(Collected data)
◆ ◆ ◆ ◆ ◆ ◆ ◆

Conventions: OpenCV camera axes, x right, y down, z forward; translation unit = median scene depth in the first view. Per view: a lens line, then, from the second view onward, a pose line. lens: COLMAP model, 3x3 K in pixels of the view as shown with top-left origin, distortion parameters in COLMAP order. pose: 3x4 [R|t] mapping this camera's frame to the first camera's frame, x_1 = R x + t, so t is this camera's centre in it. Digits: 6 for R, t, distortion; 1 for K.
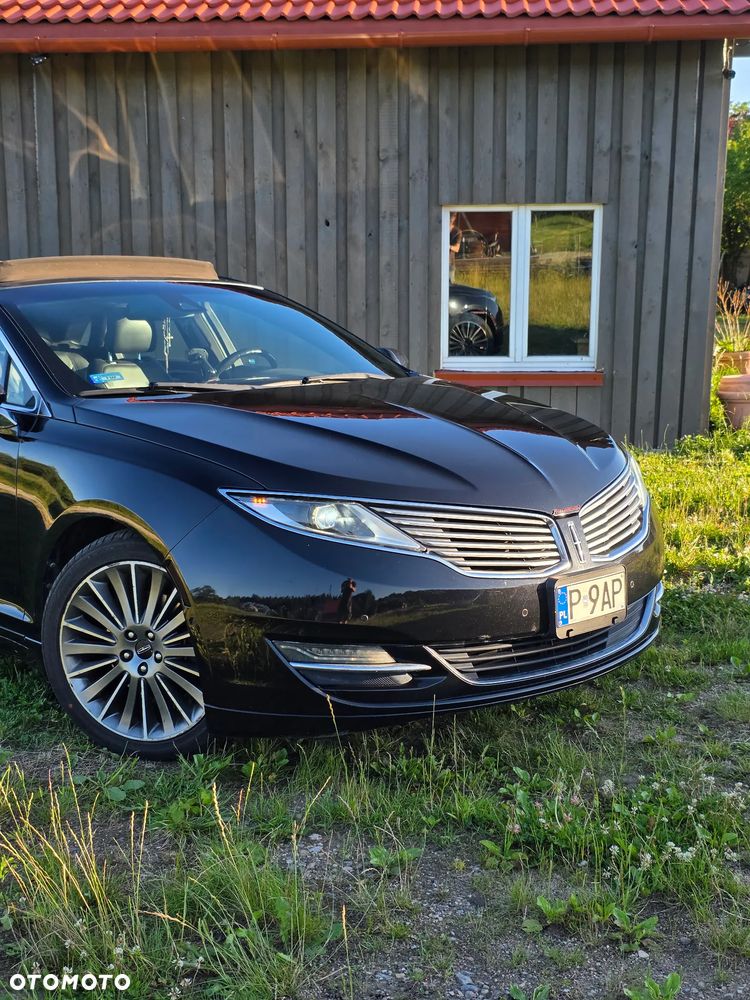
lens RADIAL K [[1310.5, 0, 376.9], [0, 1310.5, 514.8], [0, 0, 1]] dist [0.161006, -0.513787]
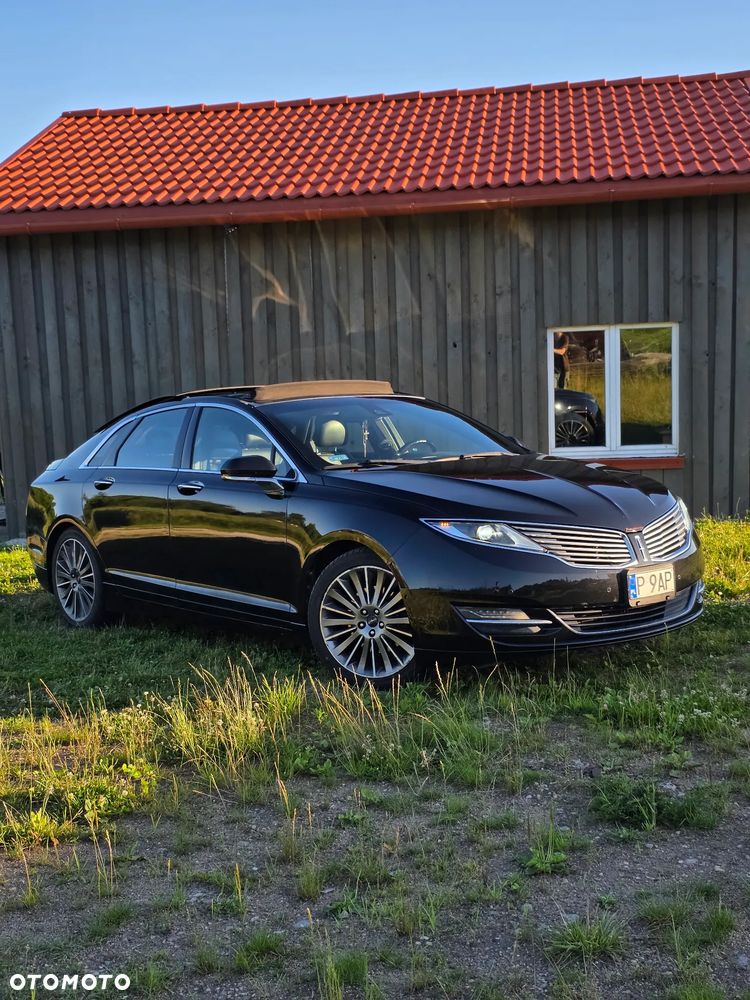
lens RADIAL K [[1310.5, 0, 376.9], [0, 1310.5, 514.8], [0, 0, 1]] dist [0.161006, -0.513787]
pose [[0.996450, -0.023361, -0.080880, -0.015349], [0.016834, 0.996616, -0.080454, 0.041612], [0.082485, 0.078806, 0.993472, -0.250892]]
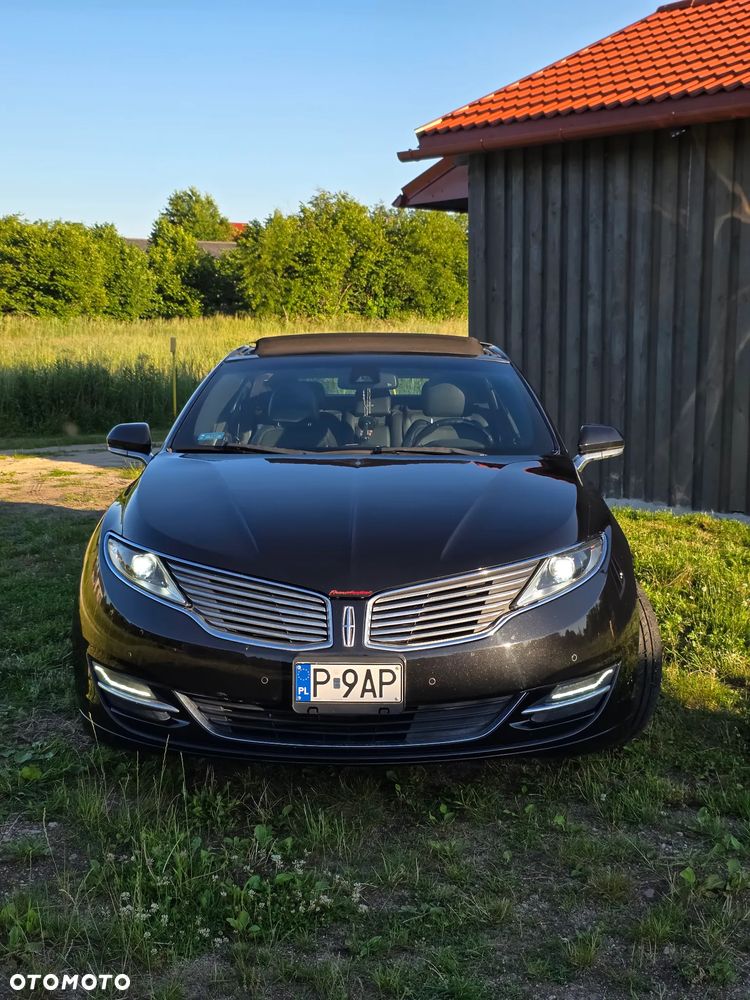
lens RADIAL K [[1347.9, 0, 375.0], [0, 1347.9, 500.0], [0, 0, 1]] dist [0.000356, -0.119176]
pose [[0.705683, 0.090592, -0.702712, 0.355039], [-0.122423, 0.992465, 0.005006, -0.033124], [0.697871, 0.082496, 0.711457, 0.106106]]
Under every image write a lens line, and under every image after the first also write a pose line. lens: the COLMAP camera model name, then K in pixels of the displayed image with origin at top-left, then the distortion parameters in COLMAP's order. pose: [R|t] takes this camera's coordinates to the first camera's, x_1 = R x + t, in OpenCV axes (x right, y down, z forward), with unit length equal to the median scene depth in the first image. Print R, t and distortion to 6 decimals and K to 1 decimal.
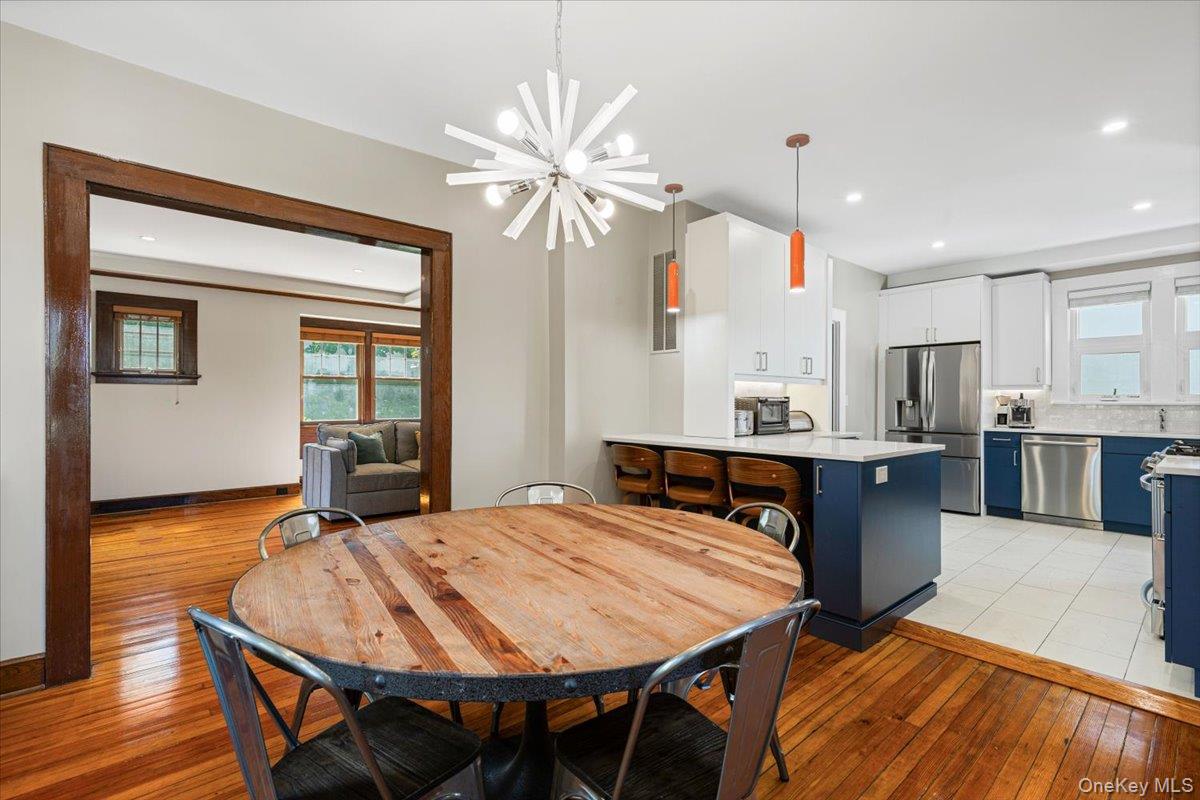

◆ ◆ ◆ ◆ ◆ ◆ ◆

[How to complete this task]
What you give back should match the entries above exactly, except that pictures are dropped.

[Task response]
Conventions: OpenCV camera axes, x right, y down, z forward; translation unit = median scene depth in the first view. Per view: a lens line, then, from the second view onward, a pose line. lens: COLMAP model, 3x3 K in pixels of the view as shown with top-left origin, distortion parameters in COLMAP order. pose: 3x4 [R|t] mapping this camera's frame to the first camera's frame, x_1 = R x + t, so t is this camera's centre in it. Digits: 6 for R, t, distortion; 1 for K.
lens RADIAL K [[1310.5, 0, 376.9], [0, 1310.5, 514.8], [0, 0, 1]] dist [0.161006, -0.513787]
lens RADIAL K [[1310.5, 0, 376.9], [0, 1310.5, 514.8], [0, 0, 1]] dist [0.161006, -0.513787]
pose [[0.996450, -0.023361, -0.080880, -0.015349], [0.016834, 0.996616, -0.080454, 0.041612], [0.082485, 0.078806, 0.993472, -0.250892]]
lens RADIAL K [[1347.9, 0, 375.0], [0, 1347.9, 500.0], [0, 0, 1]] dist [0.000356, -0.119176]
pose [[0.705683, 0.090592, -0.702712, 0.355039], [-0.122423, 0.992465, 0.005006, -0.033124], [0.697871, 0.082496, 0.711457, 0.106106]]
Under every image write a lens line, and under every image after the first also write a pose line. lens: the COLMAP camera model name, then K in pixels of the displayed image with origin at top-left, then the distortion parameters in COLMAP's order. pose: [R|t] takes this camera's coordinates to the first camera's, x_1 = R x + t, in OpenCV axes (x right, y down, z forward), with unit length equal to the median scene depth in the first image. Print R, t and distortion to 6 decimals and K to 1 decimal.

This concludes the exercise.